In ogni caso le anticipo le mie scuse se in qualche modo ho sbagliato decidendo di scriverle.

A sua disposizione.

Un amico sincero

M. K. Gandhi

Seguendo il filo di questa lettera rivelatrice, è interessante dire che ricevette molte critiche dall’opinione pubblica per il tono troppo sottomesso utilizzato da Gandhi. Gandhi, però, non la pensava allo stesso modo, perché “urlare non serve a nulla per farsi capire”. Lo dimostrò ampiamente con la Marcia del Sale e tutte le manifestazioni che ha guidato durante l’arco della sua vita.

Gandhi avrebbe mandato una seconda lettera a Hitler, il 24 dicembre 1940, chiedendogli di interrompere la guerra. Attualmente, le due lettere si trovano a Mani Bhavan, a Mumbai, dove il “ribelle pacifista” visse per quasi 20 anni. Mani Bhavan è un semplice museo che ci invita a conoscere più a fondo la figura di Gandhi.

Così, la storia dell’umanità ci offre migliaia di esempi di come i nostri pensieri, la nostra capacità intellettiva ed emotiva per affrontare il mondo diano come risultato le migliori azioni dell’essere umano e anche le più grandi atrocità.

Quali altri esempi della storia possiamo ricordare per il nostro oggi, per il nostro presente? E quanta storia dovremmo insegnare a scuola e ai nostri politici perché il mondo sia migliore, almeno un po’?

Il fatto è che la psicologia è dappertutto. Nell’arte, nella storia, nel modo in cui salutiamo il nostro vicino quando lo incontriamo fuori dalla porta di casa o nel modo in cui ci rivolgiamo alla persona che in fila al supermercato è davanti a noi e ha un sacco di prodotti o quando guidiamo per strada e c’è tanto traffico.

Per concludere questa riflessione, vi lasciamo altri esempi della storia che ben illustrano il modo in cui “la mente governa il mondo” e può tirar fuori il meglio e il peggio degli esseri umani:

  • La democrazia ad Atene nel 460 a.C. Uno dei primi importanti traguardi della storia. Un concetto, quello di democrazia, che rivoluzionerà e cambierà il modo di vedere la società. Il potere non è più esclusivo di una sola persona, ma è della società. In questo modo, tutti possono essere più felici nella vita quotidiana con un sistema legislativo giusto non solo per alcuni, ma per l’intera comunità.
  • L’invenzione della stampa nel 1450. Un passaggio importante per capire che l’educazione e la cultura devono essere accessibili a tutti. L’educazione è l’arma più potente per trasformare positivamente il mondo.
  • Le donne ottengono il diritto al voto nel 1893 in Nuova Zelanda.
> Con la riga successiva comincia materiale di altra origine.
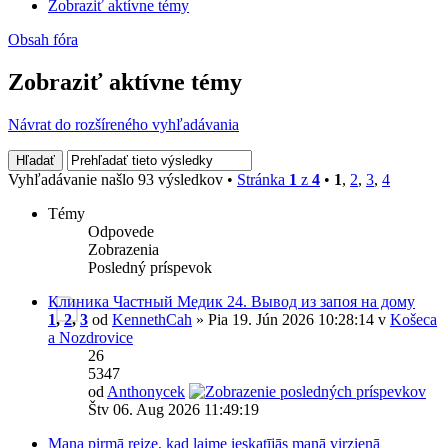
Zobraziť aktívne témy
Obsah fóra
Zobraziť aktívne témy
Návrat do rozšíreného vyhľadávania
Vyhľadávanie našlo 93 výsledkov •
Stránka
1
z
4
•
1
,
2
,
3
,
4
Témy
Odpovede
Zobrazenia
Posledný príspevok
Клиника Частный Медик 24. Вывод из запоя на дому
1
,
2
,
3
od
KennethCah
» Pia 19. Jún 2026 10:28:14 v
Košeca
a Nozdrovice
26
5347
od
Anthonycek
Štv 06. Aug 2026 11:49:19
Mana pirmā reize, kad laime ieskatījās manā virzienā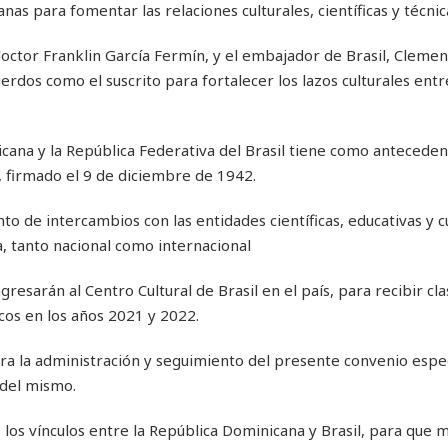
as para fomentar las relaciones culturales, científicas y técnic
doctor Franklin García Fermín, y el embajador de Brasil, Cleme
rdos como el suscrito para fortalecer los lazos culturales entr
cana y la República Federativa del Brasil tiene como anteceden
 firmado el 9 de diciembre de 1942.
o de intercambios con las entidades científicas, educativas y c
ía, tanto nacional como internacional
esarán al Centro Cultural de Brasil en el país, para recibir cla
os en los años 2021 y 2022.
a la administración y seguimiento del presente convenio especí
 del mismo.
 los vínculos entre la República Dominicana y Brasil, para que 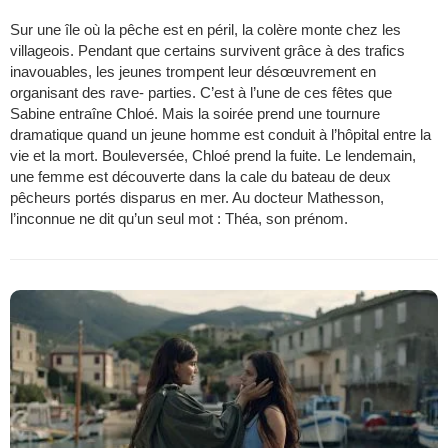
Sur une île où la pêche est en péril, la colère monte chez les
villageois. Pendant que certains survivent grâce à des trafics
inavouables, les jeunes trompent leur désœuvrement en
organisant des rave- parties. C’est à l’une de ces fêtes que
Sabine entraîne Chloé. Mais la soirée prend une tournure
dramatique quand un jeune homme est conduit à l’hôpital entre la
vie et la mort. Bouleversée, Chloé prend la fuite. Le lendemain,
une femme est découverte dans la cale du bateau de deux
pêcheurs portés disparus en mer. Au docteur Mathesson,
l’inconnue ne dit qu’un seul mot : Théa, son prénom.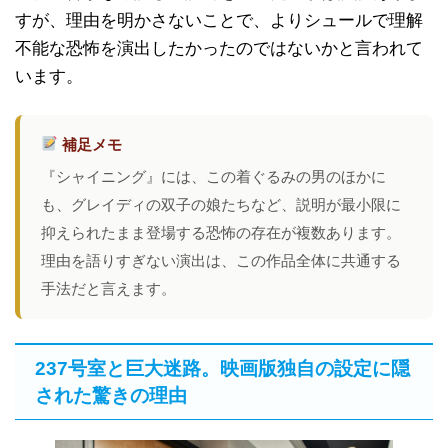
すが、理由を明かさないことで、よりシュールで理解
不能な恐怖を演出したかったのではないかと言われて
います。
補足メモ
『シャイニング』には、この着ぐるみの男のほかに
も、グレイディの双子の娘たちなど、説明が最小限に
抑えられたまま登場する恐怖の存在が複数あります。
理由を語りすぎない演出は、この作品全体に共通する
手法だと言えます。
237号室と巨大迷路。映画版独自の設定に隠
された驚きの理由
Poco a poco, le donne conquistano i loro diritti anche in altre nazioni. La donna può dare molto alla società.
  • Gli Stati Uniti sganciano la bomba atomica nel 1945. Un esempio di barbarie umana.

Secondo voi, cari lettori, quali altri eventi o personaggi storici sono esempi importanti che potrebbero migliorare le relazioni tra gli uomini?